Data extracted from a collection
|---|

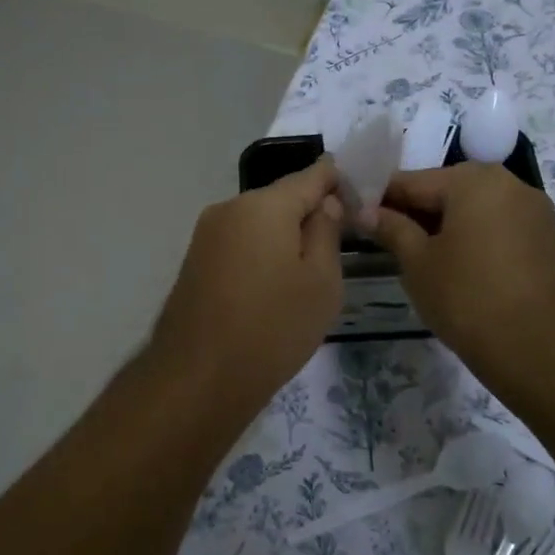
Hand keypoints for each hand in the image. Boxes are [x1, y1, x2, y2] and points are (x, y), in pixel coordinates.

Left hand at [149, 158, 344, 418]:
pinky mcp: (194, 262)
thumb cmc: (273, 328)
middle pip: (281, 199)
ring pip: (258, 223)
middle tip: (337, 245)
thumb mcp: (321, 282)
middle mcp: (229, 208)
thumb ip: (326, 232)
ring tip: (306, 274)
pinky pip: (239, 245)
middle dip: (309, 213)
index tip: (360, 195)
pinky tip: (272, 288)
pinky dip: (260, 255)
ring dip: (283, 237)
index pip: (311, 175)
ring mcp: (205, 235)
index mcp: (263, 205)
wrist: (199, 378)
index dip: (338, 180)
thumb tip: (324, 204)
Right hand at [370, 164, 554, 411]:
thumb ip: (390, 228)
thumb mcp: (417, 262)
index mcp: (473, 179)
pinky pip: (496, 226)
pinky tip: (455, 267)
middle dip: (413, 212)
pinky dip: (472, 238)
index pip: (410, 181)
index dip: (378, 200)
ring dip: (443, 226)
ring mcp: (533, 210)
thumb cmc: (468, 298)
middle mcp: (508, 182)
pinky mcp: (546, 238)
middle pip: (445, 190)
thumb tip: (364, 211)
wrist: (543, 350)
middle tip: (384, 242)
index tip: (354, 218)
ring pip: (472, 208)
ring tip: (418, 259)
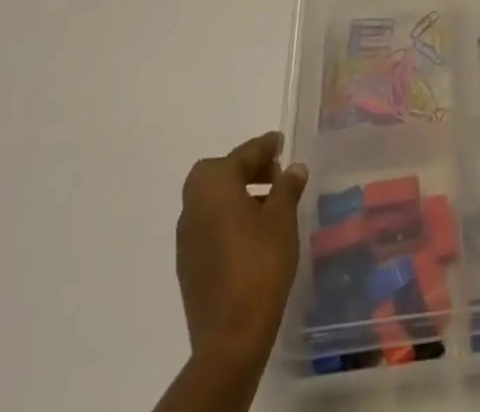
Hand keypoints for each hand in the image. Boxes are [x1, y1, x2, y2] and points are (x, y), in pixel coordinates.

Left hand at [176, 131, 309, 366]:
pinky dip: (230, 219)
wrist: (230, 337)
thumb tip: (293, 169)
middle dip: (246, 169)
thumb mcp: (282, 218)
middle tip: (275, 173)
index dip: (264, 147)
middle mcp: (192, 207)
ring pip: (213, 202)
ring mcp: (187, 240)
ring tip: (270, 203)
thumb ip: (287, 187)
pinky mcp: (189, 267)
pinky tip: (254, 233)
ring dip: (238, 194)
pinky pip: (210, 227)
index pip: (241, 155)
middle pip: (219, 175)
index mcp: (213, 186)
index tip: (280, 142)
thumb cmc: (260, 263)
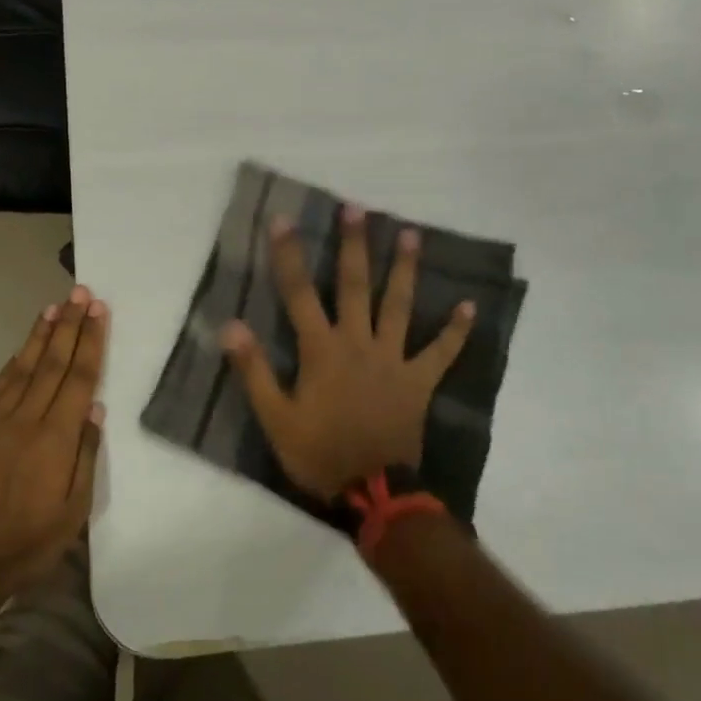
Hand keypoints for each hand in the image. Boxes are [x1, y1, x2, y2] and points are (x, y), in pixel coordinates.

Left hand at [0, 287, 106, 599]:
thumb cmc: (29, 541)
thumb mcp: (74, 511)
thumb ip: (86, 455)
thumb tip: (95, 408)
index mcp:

|---|

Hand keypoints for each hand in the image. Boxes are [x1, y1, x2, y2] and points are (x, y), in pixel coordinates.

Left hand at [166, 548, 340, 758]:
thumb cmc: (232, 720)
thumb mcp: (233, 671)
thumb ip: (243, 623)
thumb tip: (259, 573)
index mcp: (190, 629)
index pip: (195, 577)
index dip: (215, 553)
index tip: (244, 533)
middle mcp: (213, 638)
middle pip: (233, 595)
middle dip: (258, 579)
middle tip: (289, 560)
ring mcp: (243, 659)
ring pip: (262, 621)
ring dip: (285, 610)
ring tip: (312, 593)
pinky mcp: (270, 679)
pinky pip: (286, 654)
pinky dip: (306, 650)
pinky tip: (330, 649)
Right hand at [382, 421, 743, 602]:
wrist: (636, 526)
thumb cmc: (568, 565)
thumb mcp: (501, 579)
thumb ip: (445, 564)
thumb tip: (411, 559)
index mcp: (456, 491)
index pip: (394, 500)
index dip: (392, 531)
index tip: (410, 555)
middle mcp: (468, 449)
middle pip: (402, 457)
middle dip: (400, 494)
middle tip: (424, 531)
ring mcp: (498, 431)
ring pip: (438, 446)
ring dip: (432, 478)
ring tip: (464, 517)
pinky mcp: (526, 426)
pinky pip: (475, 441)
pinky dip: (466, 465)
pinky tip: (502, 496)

|---|

_TASK DETAILS_
Exact duplication is required for the lines above, from the line that contains "index tip: (410, 555)" to the line that contains "pinky tip: (502, 496)", inclusive; omit all others.

_ANSWER TO THIS PROBLEM_
index tip: (410, 555)
middle mcp: (468, 449)
middle pip: (402, 457)
middle dip: (400, 494)
middle tip: (424, 531)
ring mcp: (498, 431)
ring pip: (438, 446)
ring dip: (432, 478)
ring tip: (464, 517)
pinky mcp: (526, 426)
pinky pip: (475, 441)
pinky dip: (466, 465)
pinky tip: (502, 496)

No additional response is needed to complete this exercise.